Could you pick up the Ramsey County spatial checkpoint assignment after its last sentence and continue it?

◆ **EXTRACT**:

····················

Checkpoint 7

There is a template RMarkdown file called README.Rmd to start from in the initial Github Repo from Github Classroom.

For this checkpoint, I want you to work together with a partner.

Github Setup

To create a shared repository (for you, your partner, and me), go to https://classroom.github.com/a/2bksWUcq. Join your spatial team.

Data Context and Research Question

For the spatial mini project, you will work with data about Ramsey County, the larger geo-political district where Macalester College is located. In particular, I’ve gathered aggregate summaries of the people who live in Ramsey county, summarized for each census tract based on data from 2015-2019 American Community Service run by the U.S. Census Bureau. A census tract is a statistical subdivision of a county that aims to have roughly 4,000 inhabitants and they are intended to be fairly homogeneous with respect to demographic and economic conditions. I used the tidycensus package to gather this data and I’ve provided example code in the Github Repo for how I collected the data.

Make sure to look at a Google Map of Ramsey County, so you can familiarize yourself with the geography, https://goo.gl/maps/m9pXVtjisoZHTmFL7.

In particular, I want you to focus on home values for this project.

Refine Research Question

Update or refined your research question from checkpoint-6. If you’d like to get other characteristics from tidycensus, you may. See code in SpatialCleaning.R file (you’ll need to get your own census API key).

ANSWER:

load('SpatialData.RData')
head(ramsey_data)
# View(CodeBook) to see original descriptions from tidycensus

Visualizations

Create two visualizations that address your research question and motivate your model. Write a brief 3-5 sentence summary of what you learn.

ANSWER:

Neighborhood Structure

Create a neighborhood structure of the census tract boundaries. Justify your choice of neighborhood structure. Write a few sentences about those pros and cons.

ANSWER:

OLS Model

Fit a linear model with lm() to address the research question above and map the residuals by coloring the spatial polygons by the residuals. Comment on what you learn.

ANSWER:

lm_mod <- lm(?? ~ ??, data = ramsey_data)

BIC(lm_mod)

ramsey_data$lm_resid <- resid(lm_mod)

ramsey_data %>% ggplot() +
  geom_sf(aes(fill = lm_resid)) +
  scale_fill_gradient2(mid = "white", high = "red", low = "blue") + theme_classic()

Spatial Correlation

Let’s calculate and visualize the spatial correlation of the residuals using Moran’s I. Comment on the strength of spatial correlation based on Moran’s I and whether it is discernibly different from 0 (independence).

····················

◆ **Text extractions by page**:
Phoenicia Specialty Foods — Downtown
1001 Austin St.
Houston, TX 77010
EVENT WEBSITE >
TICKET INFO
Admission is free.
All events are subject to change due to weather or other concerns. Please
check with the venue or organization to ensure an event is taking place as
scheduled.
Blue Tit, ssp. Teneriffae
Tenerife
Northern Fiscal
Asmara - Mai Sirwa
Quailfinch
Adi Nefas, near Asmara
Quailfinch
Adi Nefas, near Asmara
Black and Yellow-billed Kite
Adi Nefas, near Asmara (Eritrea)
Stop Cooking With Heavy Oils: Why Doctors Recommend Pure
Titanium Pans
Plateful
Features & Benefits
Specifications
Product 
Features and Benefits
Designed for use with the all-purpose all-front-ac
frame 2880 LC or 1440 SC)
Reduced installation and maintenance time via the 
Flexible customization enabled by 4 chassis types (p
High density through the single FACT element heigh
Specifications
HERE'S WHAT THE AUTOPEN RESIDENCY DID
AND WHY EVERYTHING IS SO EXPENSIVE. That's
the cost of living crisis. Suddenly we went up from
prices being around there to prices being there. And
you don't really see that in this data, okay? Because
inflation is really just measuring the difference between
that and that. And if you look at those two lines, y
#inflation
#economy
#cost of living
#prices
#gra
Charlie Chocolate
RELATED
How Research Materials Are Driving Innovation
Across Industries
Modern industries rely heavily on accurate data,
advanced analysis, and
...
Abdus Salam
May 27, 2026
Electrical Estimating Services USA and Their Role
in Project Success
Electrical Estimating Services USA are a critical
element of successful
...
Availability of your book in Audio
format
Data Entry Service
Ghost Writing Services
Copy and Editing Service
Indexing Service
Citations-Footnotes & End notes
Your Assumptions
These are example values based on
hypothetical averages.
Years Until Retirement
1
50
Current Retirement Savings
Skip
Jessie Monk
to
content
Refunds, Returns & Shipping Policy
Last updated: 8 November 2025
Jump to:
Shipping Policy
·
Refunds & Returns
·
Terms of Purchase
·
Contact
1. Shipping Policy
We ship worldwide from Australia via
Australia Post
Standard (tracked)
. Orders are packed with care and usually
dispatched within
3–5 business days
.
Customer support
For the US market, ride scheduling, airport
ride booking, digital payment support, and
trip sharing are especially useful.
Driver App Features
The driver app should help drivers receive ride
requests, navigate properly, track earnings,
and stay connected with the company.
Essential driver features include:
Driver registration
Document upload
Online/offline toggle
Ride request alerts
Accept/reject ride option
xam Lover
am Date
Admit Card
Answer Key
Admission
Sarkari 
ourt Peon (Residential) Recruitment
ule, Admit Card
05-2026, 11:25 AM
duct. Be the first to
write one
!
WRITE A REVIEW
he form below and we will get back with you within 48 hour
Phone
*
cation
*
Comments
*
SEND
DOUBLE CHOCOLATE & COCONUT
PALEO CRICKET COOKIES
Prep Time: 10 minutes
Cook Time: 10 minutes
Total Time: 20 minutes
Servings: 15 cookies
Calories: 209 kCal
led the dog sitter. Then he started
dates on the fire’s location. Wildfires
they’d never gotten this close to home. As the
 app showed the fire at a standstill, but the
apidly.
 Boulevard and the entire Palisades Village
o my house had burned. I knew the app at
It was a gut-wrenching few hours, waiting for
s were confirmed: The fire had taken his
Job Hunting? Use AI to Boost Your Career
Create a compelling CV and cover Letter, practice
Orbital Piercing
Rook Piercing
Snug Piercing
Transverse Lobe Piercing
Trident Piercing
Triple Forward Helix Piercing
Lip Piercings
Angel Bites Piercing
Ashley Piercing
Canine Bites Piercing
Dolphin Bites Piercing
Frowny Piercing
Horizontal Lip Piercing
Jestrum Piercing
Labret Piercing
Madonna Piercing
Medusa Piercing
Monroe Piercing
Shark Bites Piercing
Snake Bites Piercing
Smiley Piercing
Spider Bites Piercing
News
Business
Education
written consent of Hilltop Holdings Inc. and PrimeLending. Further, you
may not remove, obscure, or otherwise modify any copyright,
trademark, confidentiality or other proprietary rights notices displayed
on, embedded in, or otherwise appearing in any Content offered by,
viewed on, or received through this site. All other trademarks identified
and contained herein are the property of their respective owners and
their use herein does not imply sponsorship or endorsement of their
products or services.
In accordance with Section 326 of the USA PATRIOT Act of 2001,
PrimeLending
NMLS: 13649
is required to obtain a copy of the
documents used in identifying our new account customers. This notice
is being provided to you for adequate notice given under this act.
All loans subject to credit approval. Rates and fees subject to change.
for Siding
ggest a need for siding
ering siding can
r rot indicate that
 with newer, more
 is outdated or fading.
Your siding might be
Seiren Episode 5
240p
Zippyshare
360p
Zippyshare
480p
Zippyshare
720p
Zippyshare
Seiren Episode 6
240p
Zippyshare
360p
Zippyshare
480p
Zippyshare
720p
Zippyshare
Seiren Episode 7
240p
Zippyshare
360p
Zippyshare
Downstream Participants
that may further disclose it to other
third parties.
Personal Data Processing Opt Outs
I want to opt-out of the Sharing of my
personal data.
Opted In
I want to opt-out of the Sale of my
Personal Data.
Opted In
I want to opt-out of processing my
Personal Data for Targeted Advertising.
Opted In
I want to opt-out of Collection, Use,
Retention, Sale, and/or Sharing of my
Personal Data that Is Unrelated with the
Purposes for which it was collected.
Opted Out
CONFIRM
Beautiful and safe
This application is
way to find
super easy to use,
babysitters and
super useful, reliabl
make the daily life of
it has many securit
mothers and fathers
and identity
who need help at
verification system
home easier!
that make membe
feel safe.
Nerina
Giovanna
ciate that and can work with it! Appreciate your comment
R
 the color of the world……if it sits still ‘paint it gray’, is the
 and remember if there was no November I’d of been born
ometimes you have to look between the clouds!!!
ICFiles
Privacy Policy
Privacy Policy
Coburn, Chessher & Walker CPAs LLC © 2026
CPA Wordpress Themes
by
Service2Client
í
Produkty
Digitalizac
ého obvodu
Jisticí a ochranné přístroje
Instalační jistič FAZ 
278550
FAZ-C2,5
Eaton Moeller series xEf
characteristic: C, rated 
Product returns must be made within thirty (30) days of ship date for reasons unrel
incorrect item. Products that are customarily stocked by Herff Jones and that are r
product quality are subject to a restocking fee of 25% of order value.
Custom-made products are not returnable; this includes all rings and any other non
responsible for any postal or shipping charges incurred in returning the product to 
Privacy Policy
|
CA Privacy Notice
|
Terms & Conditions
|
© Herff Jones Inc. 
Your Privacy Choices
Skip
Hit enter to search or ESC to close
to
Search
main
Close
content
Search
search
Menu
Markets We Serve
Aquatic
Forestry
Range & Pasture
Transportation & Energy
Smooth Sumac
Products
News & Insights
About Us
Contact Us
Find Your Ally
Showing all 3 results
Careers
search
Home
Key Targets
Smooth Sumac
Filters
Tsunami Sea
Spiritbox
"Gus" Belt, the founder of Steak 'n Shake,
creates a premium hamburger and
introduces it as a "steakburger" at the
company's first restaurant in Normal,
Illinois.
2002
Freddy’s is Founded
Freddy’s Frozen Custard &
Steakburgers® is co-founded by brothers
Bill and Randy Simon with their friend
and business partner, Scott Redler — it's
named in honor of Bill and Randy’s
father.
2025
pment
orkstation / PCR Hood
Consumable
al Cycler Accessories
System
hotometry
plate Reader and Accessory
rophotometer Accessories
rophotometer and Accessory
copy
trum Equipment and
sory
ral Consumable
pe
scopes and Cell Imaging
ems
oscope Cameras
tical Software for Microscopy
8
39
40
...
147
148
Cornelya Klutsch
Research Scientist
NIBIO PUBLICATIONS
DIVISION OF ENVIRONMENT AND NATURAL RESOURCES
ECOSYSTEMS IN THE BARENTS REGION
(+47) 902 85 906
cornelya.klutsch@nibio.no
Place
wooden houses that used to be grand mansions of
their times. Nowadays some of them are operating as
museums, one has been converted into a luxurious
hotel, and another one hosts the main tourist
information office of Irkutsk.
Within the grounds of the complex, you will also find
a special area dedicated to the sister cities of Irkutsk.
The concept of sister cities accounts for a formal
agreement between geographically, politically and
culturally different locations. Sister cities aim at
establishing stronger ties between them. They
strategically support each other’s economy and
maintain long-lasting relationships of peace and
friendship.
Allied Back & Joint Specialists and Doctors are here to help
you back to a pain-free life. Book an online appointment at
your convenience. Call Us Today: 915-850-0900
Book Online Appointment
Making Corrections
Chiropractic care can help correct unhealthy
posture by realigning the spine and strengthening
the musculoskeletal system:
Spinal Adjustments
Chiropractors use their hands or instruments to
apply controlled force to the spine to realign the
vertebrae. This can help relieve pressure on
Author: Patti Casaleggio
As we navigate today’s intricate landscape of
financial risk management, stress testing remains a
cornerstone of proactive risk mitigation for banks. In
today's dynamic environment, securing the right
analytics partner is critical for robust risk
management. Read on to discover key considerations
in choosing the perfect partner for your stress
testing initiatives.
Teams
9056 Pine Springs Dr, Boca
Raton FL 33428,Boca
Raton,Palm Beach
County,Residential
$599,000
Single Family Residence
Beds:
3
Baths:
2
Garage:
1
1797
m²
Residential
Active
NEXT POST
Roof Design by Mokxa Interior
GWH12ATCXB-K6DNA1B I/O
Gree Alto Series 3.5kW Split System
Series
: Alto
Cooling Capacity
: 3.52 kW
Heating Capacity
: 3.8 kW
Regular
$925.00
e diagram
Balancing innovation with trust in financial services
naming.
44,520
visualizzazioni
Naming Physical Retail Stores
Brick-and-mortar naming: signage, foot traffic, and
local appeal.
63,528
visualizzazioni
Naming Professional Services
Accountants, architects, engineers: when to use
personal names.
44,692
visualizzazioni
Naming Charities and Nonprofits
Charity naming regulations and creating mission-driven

····················

◆ **RESULT FOR THIS EXERCISE**:
ANSWER:

Wb <- nb2listw(??, style = "B") #style = 'B' gives binary weights
spdep::moran.test(ramsey_data$lm_resid, Wb, alternative = "two.sided", randomisation = TRUE)  # Using randomization test

Spatial Models

Fit a Simultaneous Autoregressive (SAR) Model. Comment on what you learn.

ANSWER:

library(spatialreg) #install.packages('spatialreg')
# Convert Neighborhood Information to List (with weighting so that rows sum to
# 1)
Ww <- nb2listw(?? , style = "W")

# Fit SAR Model
mod_sar <- spautolm(formula = ?? ~ ???, data = ramsey_data, listw = Ww, family = "SAR")

BIC(mod_sar)

Map and test the residuals of the SAR model to see if the resulting residuals are independent or spatially correlated. Comment on what you learn.

ANSWER:

ramsey_data$sar_resid <- resid(mod_sar)

ramsey_data %>% ggplot() +
  geom_sf(aes(fill = sar_resid)) +
  scale_fill_gradient2(mid = "white", high = "red", low = "blue") + theme_classic()

spdep::moran.test(ramsey_data$sar_resid, Wb, alternative = "two.sided", randomisation = TRUE)  # Using randomization test

Fit a Conditional Autoregressive (CAR) Model. Comment on what you learn.

ANSWER:

# Fit CAR Model
mod_car <- spautolm(formula = ?? ~ ???, data = ramsey_data, listw = Ww, family = "CAR")

BIC(mod_car)

Map and test the residuals of the CAR model to see if the resulting residuals are independent or spatially correlated. Comment on what you learn.

ANSWER:

ramsey_data$car_resid <- resid(mod_car)

ramsey_data %>% ggplot() +
  geom_sf(aes(fill = car_resid)) +
  scale_fill_gradient2(mid = "white", high = "red", low = "blue") + theme_classic()

spdep::moran.test(ramsey_data$car_resid, Wb, alternative = "two.sided", randomisation = TRUE)  # Using randomization test

Choose the model that best fits the data in terms of BIC and leaves residuals with the least amount of spatial autocorrelation.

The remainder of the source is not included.